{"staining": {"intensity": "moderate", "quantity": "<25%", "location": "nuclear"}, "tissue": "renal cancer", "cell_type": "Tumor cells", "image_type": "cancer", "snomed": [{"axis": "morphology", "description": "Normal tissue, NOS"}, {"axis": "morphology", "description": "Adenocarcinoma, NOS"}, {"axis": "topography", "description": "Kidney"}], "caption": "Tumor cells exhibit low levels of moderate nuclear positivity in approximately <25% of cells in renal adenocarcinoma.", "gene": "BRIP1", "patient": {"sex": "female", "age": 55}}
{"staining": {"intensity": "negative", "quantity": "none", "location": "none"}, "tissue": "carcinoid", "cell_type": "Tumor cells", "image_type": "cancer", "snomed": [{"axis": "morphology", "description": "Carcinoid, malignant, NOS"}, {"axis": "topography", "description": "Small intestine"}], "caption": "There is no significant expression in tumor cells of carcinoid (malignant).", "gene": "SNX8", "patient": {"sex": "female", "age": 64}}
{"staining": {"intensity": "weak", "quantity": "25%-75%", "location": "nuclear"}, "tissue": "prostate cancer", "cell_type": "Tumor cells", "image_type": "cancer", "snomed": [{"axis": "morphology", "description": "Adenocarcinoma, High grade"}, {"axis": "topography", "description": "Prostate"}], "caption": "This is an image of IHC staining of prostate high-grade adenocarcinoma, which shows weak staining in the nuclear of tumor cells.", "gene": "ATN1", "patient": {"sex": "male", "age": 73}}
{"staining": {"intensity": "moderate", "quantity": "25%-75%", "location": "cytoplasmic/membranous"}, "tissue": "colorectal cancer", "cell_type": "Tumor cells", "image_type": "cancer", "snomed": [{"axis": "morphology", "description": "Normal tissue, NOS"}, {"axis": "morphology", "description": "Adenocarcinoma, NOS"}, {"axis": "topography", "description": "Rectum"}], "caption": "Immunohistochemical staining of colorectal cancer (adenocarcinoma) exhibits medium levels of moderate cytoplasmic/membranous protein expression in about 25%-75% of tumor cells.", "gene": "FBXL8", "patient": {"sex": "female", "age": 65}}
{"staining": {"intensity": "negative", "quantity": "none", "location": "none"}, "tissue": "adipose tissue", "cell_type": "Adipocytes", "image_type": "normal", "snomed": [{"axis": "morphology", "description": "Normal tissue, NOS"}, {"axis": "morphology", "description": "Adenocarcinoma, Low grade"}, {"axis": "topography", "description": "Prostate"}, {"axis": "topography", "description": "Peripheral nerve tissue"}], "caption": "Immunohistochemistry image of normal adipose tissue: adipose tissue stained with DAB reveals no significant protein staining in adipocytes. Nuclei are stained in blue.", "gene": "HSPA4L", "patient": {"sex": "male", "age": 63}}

_WHAT IS NEEDED_. What you give back should be exactly the lines from the one with "staining of colorectal" through the final line of the listing, and no others.

_ANSWER TO THIS TASK_.
{"staining": {"intensity": "moderate", "quantity": "25%-75%", "location": "cytoplasmic/membranous"}, "tissue": "colorectal cancer", "cell_type": "Tumor cells", "image_type": "cancer", "snomed": [{"axis": "morphology", "description": "Normal tissue, NOS"}, {"axis": "morphology", "description": "Adenocarcinoma, NOS"}, {"axis": "topography", "description": "Rectum"}], "caption": "Immunohistochemical staining of colorectal cancer (adenocarcinoma) exhibits medium levels of moderate cytoplasmic/membranous protein expression in about 25%-75% of tumor cells.", "gene": "FBXL8", "patient": {"sex": "female", "age": 65}}
{"staining": {"intensity": "negative", "quantity": "none", "location": "none"}, "tissue": "adipose tissue", "cell_type": "Adipocytes", "image_type": "normal", "snomed": [{"axis": "morphology", "description": "Normal tissue, NOS"}, {"axis": "morphology", "description": "Adenocarcinoma, Low grade"}, {"axis": "topography", "description": "Prostate"}, {"axis": "topography", "description": "Peripheral nerve tissue"}], "caption": "Immunohistochemistry image of normal adipose tissue: adipose tissue stained with DAB reveals no significant protein staining in adipocytes. Nuclei are stained in blue.", "gene": "HSPA4L", "patient": {"sex": "male", "age": 63}}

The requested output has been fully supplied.